**Reading text**
=== Section Start ===

Rants of a Grumpy Old Man: Show me Your “O” Face
I came late to erotica and porn, around the age of 16 or so. Indulge me, while I take a stroll down Mammary Lane.
While barely post-pubescent, I would go down to Chippewa Street in Buffalo, N.Y. in the heart of the “sleaze district” and gape at posters of enticing ladies who were featured on the billboard of a run- down movie house where men covertly entered, sporting raincoats and fedoras even on warm day. There was a constant run of movies, all showing ladies with enormous breasts, obscenely painted faces, ladies with whom I thought of forming a “relationship.” (I was, after all, young: an idealist even back then.)
There was Virginia “Ding Dong” Bell, whose breasts were so large that she became a hit-woman for the Mob, suffocating men with her assets in a movie entitled: “She Done Him Wrong.” My favorite, though, was the “actress” whose moniker was Fonda Peters. This was the year the B-movie Barbarella was released, and Easy Rider was just one year away, marking the ascendancy of the Fonda siblings. I was in love with Jane, not just because she opposed the Vietnam War, but because she looked so darned cute when she pretended to orgasm holding on to that magical, futuristic ball. She spoke to my soul. So, of course, Fonda Peters was a natural choice.
I had already seen the Swedish film (soon to be banned) “I am Curious, Yellow,” though it did nothing for me. When that naked couple made love in a tree, all I could do was worry about them falling to their death when the branch cracked. Talk about losing wood.
The Golden Age of Porn with movies like “Deep Throat,” “The Devil in Miss Jones,” and “Behind the Green Door” had not yet happened. Besides, I was not one to be fickle. My love for Ms. Peters was deep and abiding, a goddess who haunted my dreams.

=== Section End ===

**Your tasks**
1. Output the part of the rant about early erotica between "I had already" and "haunted my dreams.", inclusive.
2. Go on with the rant about early erotica, picking up after its last sentence.
The lines that follow have no connection to the rant about early erotica.

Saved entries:

=== Section Start ===

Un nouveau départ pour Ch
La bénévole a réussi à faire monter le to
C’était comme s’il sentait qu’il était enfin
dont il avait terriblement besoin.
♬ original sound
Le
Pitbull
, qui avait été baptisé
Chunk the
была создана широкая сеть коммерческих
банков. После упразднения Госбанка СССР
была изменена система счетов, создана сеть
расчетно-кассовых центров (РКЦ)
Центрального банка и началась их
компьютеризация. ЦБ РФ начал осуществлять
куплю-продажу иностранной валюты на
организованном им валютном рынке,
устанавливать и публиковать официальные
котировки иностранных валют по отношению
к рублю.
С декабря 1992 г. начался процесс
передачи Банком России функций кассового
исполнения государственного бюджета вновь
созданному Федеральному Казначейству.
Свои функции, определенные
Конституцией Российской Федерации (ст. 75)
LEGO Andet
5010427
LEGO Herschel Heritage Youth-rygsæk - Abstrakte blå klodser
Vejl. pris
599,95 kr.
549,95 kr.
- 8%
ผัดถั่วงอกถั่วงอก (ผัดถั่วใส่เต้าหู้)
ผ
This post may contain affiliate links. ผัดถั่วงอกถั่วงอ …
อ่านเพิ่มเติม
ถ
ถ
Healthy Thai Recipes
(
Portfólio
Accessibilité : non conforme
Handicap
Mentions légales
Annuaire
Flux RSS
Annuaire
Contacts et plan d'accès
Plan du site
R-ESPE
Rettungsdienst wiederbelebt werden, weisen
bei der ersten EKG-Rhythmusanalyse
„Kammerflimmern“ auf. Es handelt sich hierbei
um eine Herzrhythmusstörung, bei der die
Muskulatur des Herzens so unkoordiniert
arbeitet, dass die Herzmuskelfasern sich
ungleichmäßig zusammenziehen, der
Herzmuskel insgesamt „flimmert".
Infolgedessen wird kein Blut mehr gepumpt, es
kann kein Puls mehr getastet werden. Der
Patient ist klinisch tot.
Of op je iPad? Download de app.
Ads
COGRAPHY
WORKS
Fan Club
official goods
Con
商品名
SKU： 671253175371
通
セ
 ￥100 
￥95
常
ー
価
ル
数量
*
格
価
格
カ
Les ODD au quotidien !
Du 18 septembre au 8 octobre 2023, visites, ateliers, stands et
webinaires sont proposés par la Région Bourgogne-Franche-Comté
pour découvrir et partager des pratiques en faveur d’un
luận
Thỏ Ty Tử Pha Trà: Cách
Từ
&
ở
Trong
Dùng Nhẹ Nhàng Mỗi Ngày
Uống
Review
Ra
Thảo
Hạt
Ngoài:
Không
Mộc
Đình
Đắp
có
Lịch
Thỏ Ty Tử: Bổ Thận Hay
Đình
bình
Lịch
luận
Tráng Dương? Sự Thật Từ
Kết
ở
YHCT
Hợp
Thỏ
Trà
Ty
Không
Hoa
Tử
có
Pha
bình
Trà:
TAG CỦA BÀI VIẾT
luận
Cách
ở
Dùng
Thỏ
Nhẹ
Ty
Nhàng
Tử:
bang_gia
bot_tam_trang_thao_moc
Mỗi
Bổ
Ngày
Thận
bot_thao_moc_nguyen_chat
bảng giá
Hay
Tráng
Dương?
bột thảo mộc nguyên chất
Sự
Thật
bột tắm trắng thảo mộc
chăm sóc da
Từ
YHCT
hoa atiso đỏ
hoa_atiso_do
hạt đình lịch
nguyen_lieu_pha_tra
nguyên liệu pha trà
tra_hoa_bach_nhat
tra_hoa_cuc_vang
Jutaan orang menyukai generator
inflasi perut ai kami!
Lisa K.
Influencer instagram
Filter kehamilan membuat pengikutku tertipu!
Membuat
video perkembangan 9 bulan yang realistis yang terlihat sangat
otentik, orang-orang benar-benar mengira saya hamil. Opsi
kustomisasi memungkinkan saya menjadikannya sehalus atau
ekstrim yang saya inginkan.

=== Section End ===

**Set of answers**
1.
I had already seen the Swedish film (soon to be banned) “I am Curious, Yellow,” though it did nothing for me. When that naked couple made love in a tree, all I could do was worry about them falling to their death when the branch cracked. Talk about losing wood.
The Golden Age of Porn with movies like “Deep Throat,” “The Devil in Miss Jones,” and “Behind the Green Door” had not yet happened. Besides, I was not one to be fickle. My love for Ms. Peters was deep and abiding, a goddess who haunted my dreams.

2.
Unfortunately, this was the year I discovered literary erotica, thereby ruining my experience in dark, smelly movie theaters forever. I began by reading D.H. Lawrence’s masterpiece, Lady Chatterley’s Lover. But there was something disturbing here: I did not just read the earmarked pages of sex scenes; rather, I was caught up in Lawrence’s ideas! Is this, I thought to myself, what sex was really about? While I laughed at Oliver Mellors calling his penis “John Thomas,” I also wondered what Connie Chatterley, slowly becoming a sexually liberated woman, might call her own privates. I decided that the appropriate name would be “Chatterbox.” Also, I wept at the end when Mellors writes his beautiful letter to Connie and gets ready to go to Canada to start a new life for them and their future offspring. Was Canada the place where all great lovers and romances ended? I now know the answer to that one.
Then came the Marquis de Sade and his peripatetic rendition of perversity that fascinated me, yet made me cringe. “Could it be love?” I wondered, paraphrasing Bob Marley. From there, I went on to Henry Miller and his brilliant Sexus, the best of the Rosy Crucifixion trilogy. In fact, when I fled the U.S. draft, this was the only book I brought with me: good friend and companion on many a lonely night in the Canadian wilderness where I lived in a one room shack while attempting to homestead and live off the land. Miller’s wild exuberance and passion were addictive, as was his humor and self-deprecatory voice. Here was a man who had starved for his art, yet remained ever optimistic and joyful. Easier in Paris than in the boonies of Quebec, but something to inspire and to dream about when you are young.
And just when I thought that sex was totally straight and binary (see, I know all the terms…), along came Anaïs Nin with her Delta of Venus, erotica written from a woman’s point of view, erotica that both enthralled me and made me think about what I might have been missing during all my past cisgender-related trials.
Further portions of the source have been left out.